BEGIN

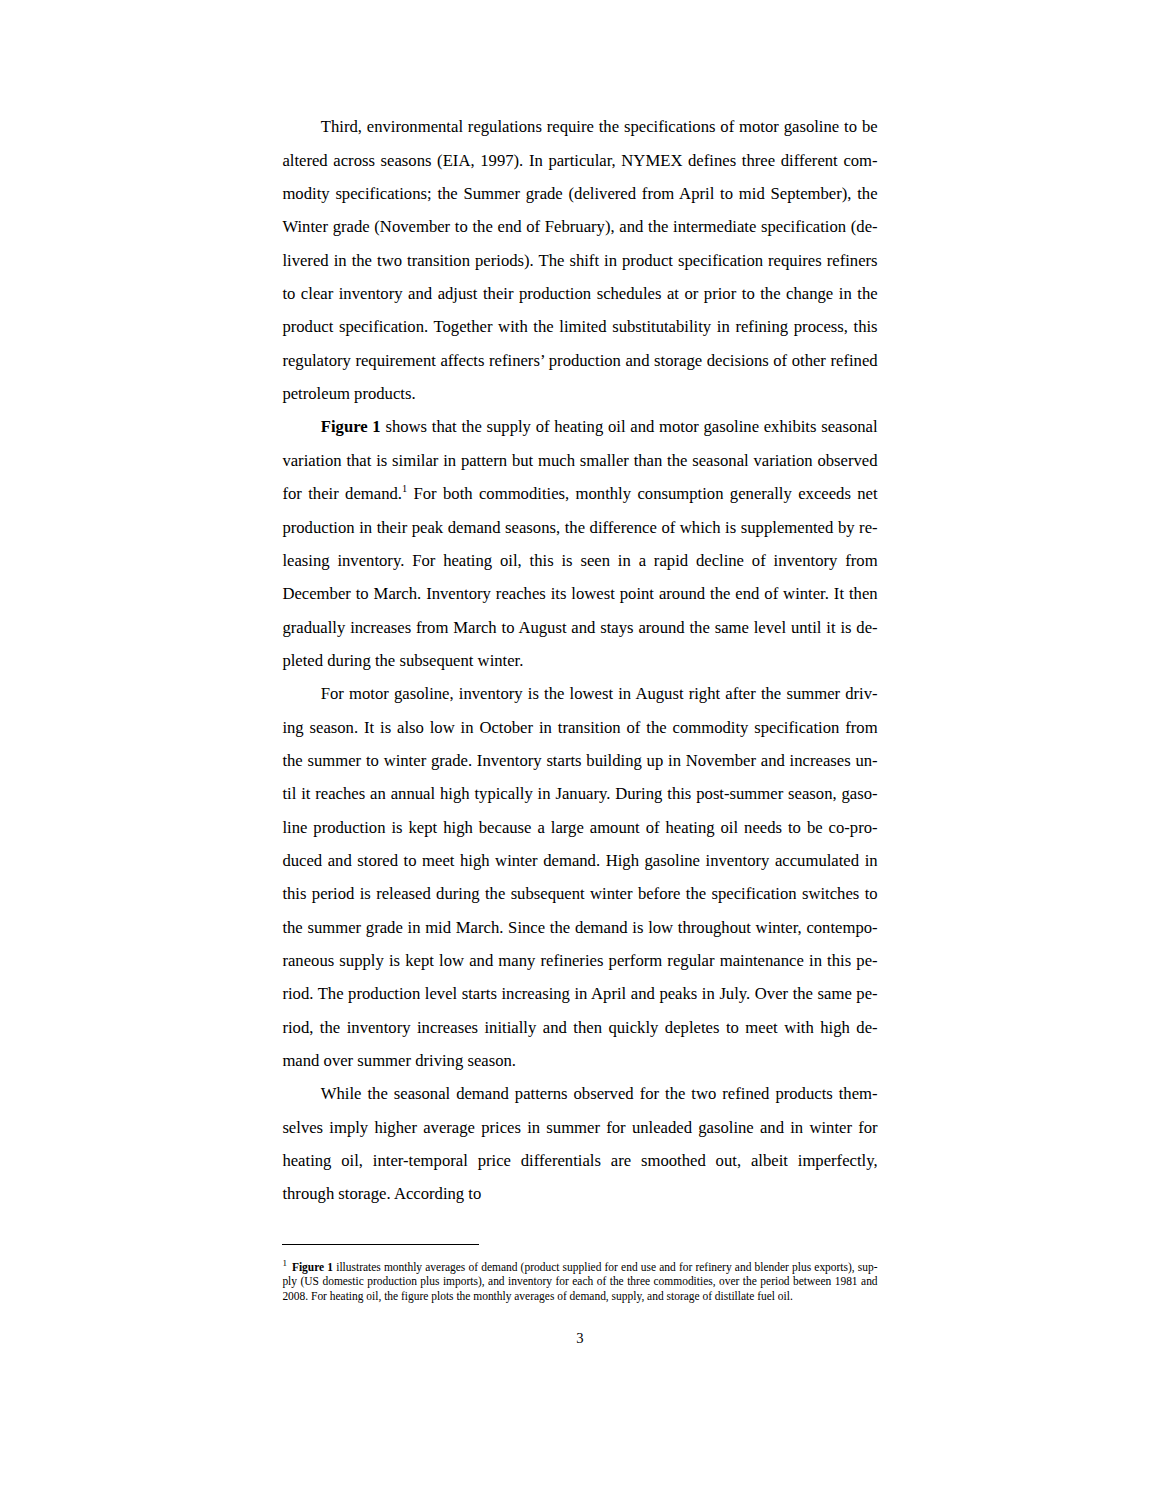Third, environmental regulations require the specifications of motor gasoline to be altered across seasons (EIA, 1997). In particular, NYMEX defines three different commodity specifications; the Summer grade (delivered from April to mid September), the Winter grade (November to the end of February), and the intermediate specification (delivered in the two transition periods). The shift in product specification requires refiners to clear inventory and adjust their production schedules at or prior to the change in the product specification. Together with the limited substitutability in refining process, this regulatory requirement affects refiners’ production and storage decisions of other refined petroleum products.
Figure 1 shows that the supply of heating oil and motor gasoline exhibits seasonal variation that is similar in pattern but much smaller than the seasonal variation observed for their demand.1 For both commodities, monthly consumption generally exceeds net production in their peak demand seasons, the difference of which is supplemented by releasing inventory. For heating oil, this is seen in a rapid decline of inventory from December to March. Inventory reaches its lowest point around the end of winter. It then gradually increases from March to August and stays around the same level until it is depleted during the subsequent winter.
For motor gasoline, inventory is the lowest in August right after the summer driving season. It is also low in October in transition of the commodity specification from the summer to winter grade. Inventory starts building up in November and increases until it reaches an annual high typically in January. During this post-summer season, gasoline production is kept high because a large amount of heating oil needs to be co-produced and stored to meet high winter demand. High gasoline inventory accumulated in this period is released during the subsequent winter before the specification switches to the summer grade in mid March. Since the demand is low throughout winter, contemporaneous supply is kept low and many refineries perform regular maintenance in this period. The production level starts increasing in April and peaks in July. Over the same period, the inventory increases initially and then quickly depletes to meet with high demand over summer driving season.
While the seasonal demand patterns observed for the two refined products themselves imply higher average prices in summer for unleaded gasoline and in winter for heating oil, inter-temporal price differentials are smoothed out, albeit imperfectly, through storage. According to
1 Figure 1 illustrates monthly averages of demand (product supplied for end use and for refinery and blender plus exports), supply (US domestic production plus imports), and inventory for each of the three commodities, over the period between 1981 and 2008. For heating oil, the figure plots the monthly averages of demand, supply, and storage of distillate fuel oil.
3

END
BEGIN

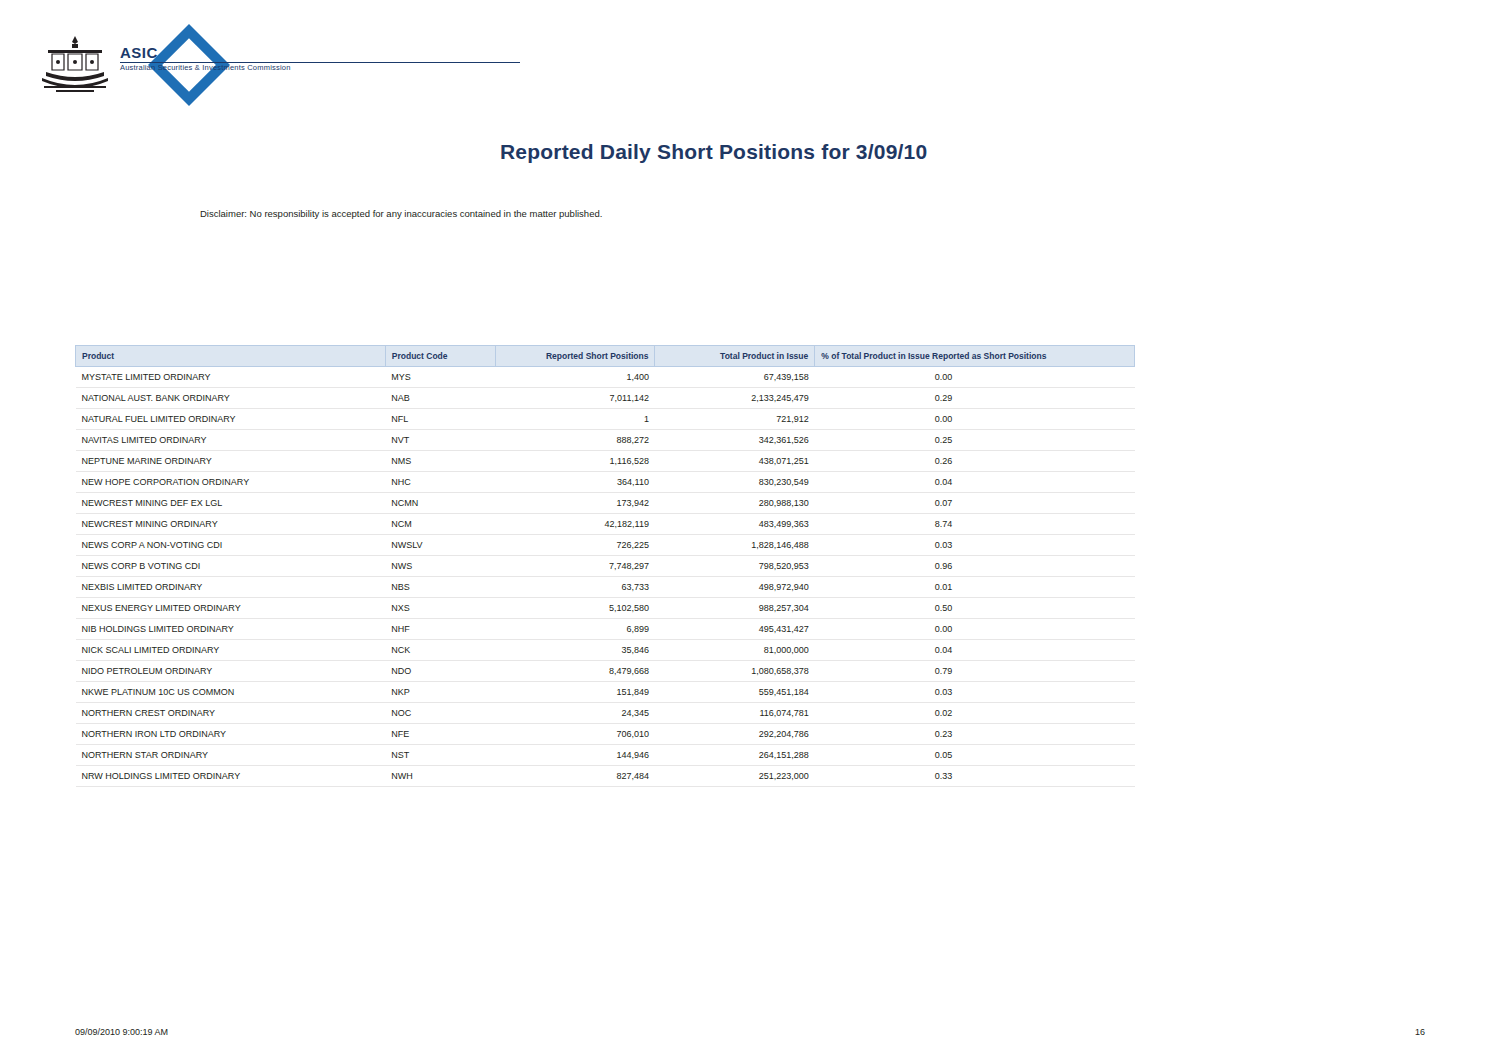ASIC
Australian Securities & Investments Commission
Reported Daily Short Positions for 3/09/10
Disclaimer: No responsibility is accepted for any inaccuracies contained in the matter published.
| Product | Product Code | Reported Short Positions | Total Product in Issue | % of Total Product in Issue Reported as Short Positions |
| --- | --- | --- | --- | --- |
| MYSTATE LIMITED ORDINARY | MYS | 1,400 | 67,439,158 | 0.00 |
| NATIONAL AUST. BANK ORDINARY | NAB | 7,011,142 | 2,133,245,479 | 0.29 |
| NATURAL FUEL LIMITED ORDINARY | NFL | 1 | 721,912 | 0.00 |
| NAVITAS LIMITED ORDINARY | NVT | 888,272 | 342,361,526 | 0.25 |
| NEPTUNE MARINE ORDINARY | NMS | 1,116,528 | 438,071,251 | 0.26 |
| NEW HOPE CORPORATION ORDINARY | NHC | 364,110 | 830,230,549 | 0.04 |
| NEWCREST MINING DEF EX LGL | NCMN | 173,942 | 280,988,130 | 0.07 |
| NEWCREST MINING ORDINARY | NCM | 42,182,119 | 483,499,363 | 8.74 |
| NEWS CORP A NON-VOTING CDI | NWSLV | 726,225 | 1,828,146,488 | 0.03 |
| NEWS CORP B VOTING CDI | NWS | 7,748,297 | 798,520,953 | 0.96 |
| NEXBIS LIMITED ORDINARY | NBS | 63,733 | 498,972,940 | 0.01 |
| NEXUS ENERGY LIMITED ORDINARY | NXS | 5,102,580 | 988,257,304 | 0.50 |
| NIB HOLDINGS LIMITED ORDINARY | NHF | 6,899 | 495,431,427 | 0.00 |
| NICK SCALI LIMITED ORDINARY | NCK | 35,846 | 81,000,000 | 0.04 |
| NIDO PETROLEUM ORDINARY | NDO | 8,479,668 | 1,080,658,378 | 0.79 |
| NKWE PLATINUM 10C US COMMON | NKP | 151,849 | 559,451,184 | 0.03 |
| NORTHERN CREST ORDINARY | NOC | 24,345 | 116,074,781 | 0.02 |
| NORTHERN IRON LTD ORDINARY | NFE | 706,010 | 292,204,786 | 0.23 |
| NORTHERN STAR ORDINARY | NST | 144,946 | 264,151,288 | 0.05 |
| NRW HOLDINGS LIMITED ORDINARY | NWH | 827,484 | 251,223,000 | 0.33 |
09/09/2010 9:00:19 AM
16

END
BEGIN

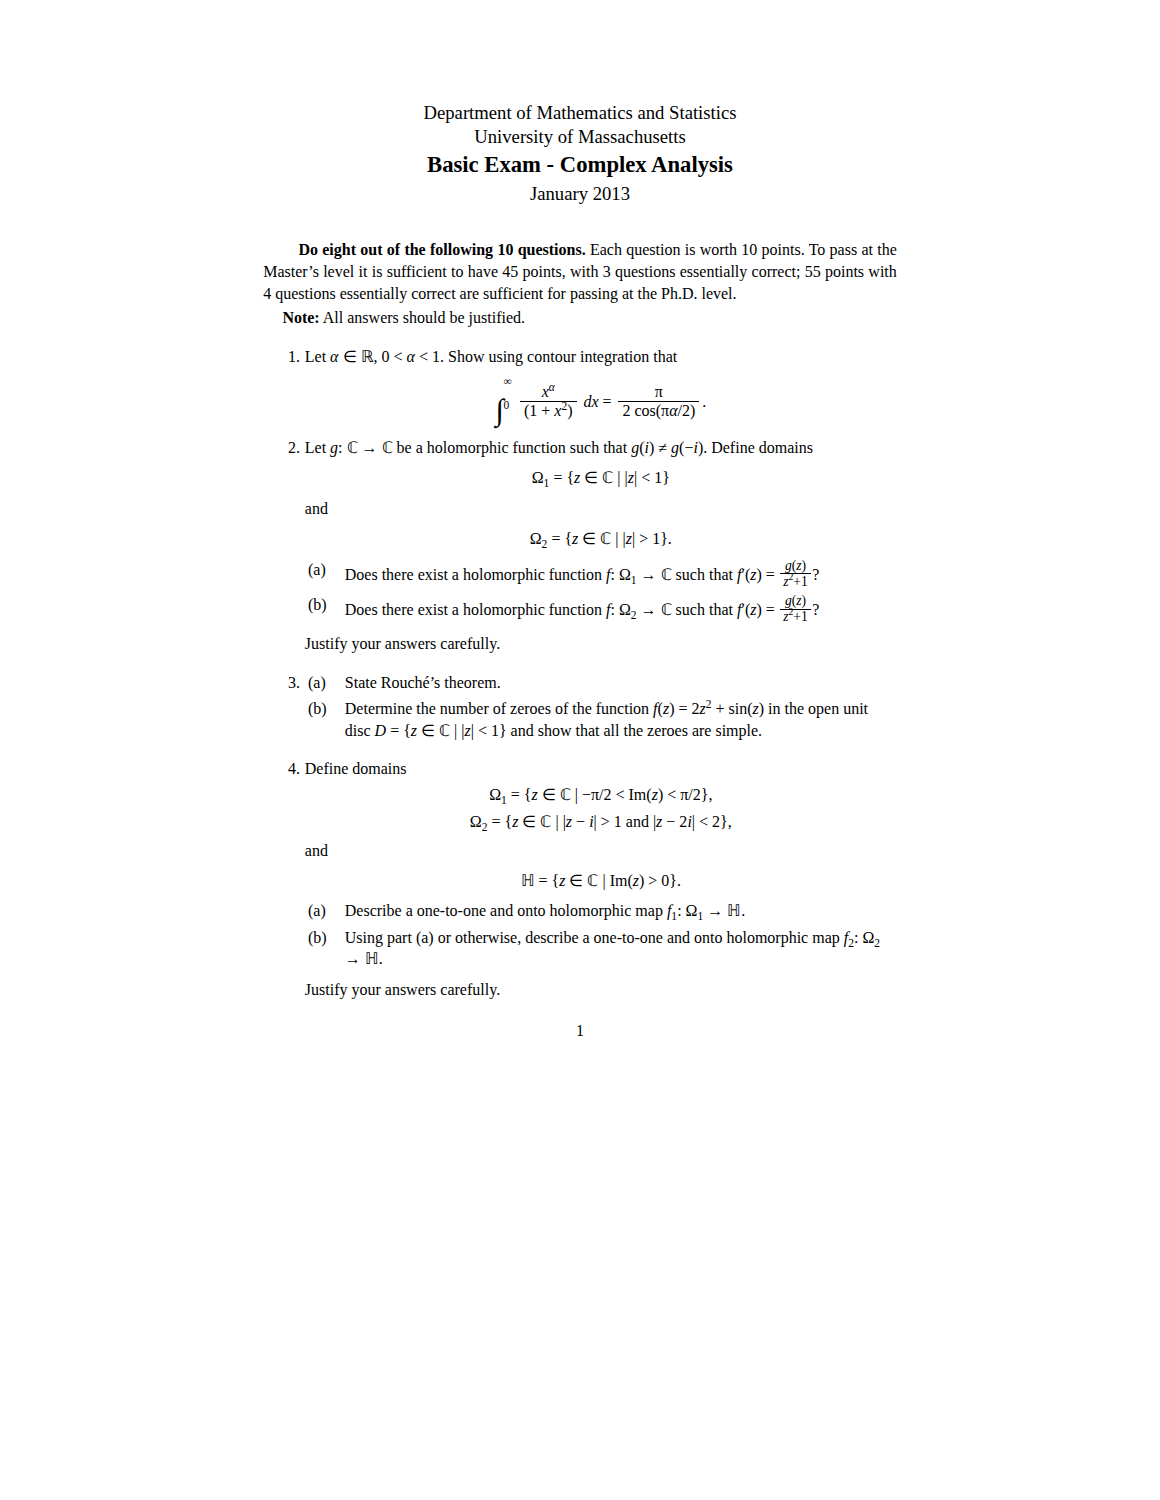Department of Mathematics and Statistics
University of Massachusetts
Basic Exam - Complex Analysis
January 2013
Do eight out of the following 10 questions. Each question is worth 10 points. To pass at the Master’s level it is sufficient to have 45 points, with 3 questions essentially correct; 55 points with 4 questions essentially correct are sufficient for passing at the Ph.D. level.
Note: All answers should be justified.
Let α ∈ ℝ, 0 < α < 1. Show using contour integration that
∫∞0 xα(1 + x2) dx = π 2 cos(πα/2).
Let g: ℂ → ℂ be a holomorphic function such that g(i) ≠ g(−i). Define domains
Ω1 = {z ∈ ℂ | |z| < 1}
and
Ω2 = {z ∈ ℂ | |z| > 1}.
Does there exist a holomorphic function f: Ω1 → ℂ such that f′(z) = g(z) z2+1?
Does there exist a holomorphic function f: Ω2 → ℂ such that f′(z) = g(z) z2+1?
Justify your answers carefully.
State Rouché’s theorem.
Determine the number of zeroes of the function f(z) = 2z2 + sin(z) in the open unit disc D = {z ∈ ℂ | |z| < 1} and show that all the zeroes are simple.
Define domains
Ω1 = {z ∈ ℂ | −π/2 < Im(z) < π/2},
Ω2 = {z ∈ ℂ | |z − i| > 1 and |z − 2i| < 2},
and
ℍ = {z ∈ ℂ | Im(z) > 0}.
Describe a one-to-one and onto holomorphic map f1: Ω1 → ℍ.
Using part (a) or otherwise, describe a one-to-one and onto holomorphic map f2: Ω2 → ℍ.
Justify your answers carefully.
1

END

Problem to work on: Your answer should be the exact lines above from the one with "Disclaimer: No responsibility" through the one with "830,230,549 | 0.04 |", both included, and nothing besides.

Exercise solution:
Disclaimer: No responsibility is accepted for any inaccuracies contained in the matter published.
| Product | Product Code | Reported Short Positions | Total Product in Issue | % of Total Product in Issue Reported as Short Positions |
| --- | --- | --- | --- | --- |
| MYSTATE LIMITED ORDINARY | MYS | 1,400 | 67,439,158 | 0.00 |
| NATIONAL AUST. BANK ORDINARY | NAB | 7,011,142 | 2,133,245,479 | 0.29 |
| NATURAL FUEL LIMITED ORDINARY | NFL | 1 | 721,912 | 0.00 |
| NAVITAS LIMITED ORDINARY | NVT | 888,272 | 342,361,526 | 0.25 |
| NEPTUNE MARINE ORDINARY | NMS | 1,116,528 | 438,071,251 | 0.26 |
| NEW HOPE CORPORATION ORDINARY | NHC | 364,110 | 830,230,549 | 0.04 |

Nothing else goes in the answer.